=== Exercise directions ===
Lines that contain the string "Left" are the ones to list; copy all of them from the records.

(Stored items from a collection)
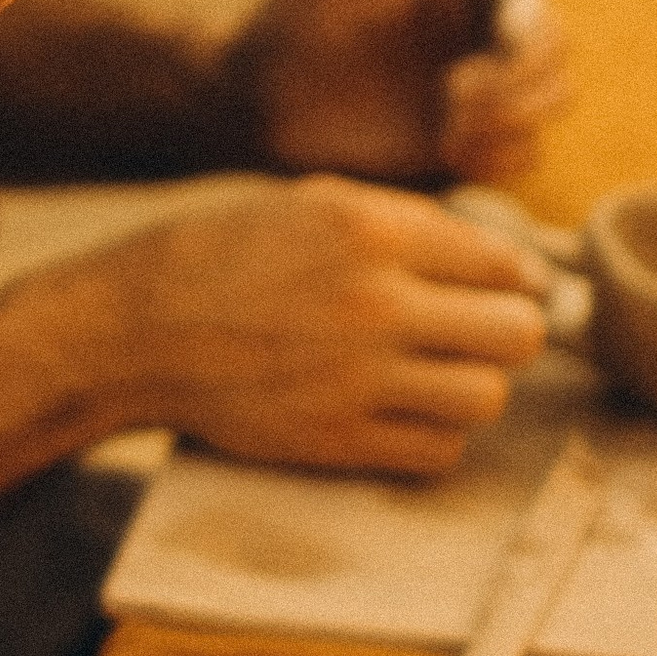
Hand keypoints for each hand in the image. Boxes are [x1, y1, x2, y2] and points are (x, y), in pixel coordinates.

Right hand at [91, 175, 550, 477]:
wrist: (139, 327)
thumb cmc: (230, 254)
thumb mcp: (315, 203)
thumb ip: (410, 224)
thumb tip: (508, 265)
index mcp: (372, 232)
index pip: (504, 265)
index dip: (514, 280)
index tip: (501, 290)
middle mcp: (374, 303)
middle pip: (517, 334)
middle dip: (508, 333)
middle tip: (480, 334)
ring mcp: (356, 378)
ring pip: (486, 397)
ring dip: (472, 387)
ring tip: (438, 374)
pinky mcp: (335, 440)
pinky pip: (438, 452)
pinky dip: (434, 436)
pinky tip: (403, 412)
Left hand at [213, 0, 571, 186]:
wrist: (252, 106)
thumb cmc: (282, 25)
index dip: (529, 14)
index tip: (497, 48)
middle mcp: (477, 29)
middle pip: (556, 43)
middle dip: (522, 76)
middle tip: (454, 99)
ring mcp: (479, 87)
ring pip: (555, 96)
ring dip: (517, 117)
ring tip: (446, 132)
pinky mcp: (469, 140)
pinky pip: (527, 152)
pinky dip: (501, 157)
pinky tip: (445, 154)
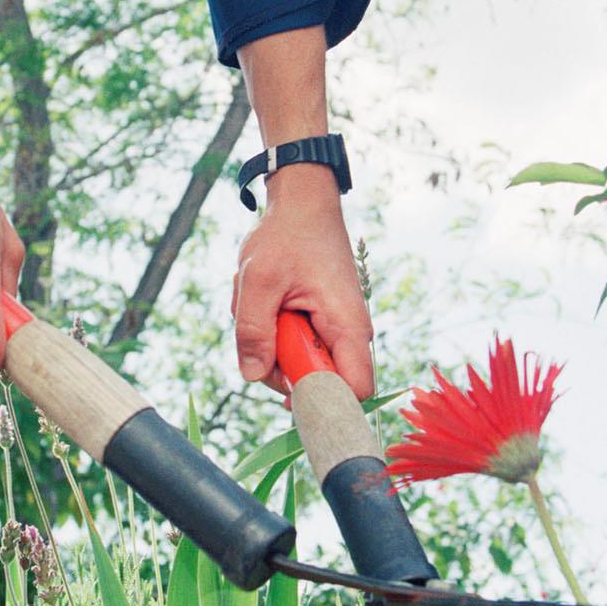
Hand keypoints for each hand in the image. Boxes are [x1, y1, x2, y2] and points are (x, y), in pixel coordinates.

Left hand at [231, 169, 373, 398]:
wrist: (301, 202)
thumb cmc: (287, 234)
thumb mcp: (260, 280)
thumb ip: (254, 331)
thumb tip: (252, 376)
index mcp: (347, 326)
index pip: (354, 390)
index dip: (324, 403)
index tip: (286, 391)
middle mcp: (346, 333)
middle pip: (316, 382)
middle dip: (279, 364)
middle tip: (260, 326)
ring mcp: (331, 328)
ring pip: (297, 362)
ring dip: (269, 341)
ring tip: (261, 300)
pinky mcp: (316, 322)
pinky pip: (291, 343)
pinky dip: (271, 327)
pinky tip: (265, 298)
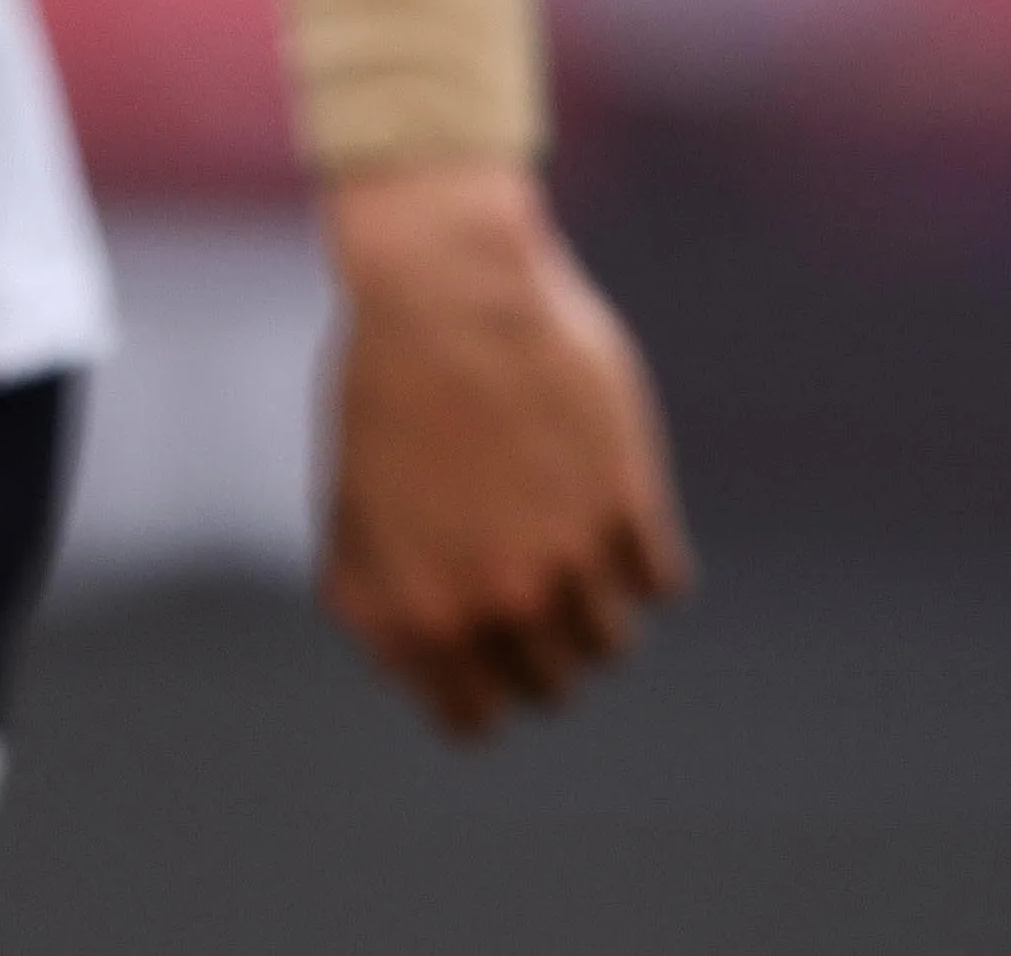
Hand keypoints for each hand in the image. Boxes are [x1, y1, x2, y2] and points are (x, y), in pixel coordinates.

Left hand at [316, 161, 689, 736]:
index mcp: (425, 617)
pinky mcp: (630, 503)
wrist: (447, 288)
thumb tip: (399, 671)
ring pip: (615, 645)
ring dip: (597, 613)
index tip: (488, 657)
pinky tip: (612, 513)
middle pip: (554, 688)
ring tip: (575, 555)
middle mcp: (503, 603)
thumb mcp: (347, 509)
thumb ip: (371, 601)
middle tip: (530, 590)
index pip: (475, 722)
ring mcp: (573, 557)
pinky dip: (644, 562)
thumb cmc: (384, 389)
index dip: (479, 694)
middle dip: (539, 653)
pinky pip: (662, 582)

=== Solution for this problem ===
Left hand at [213, 0, 571, 186]:
Left hand at [231, 169, 373, 398]:
Left hand at [316, 161, 689, 736]:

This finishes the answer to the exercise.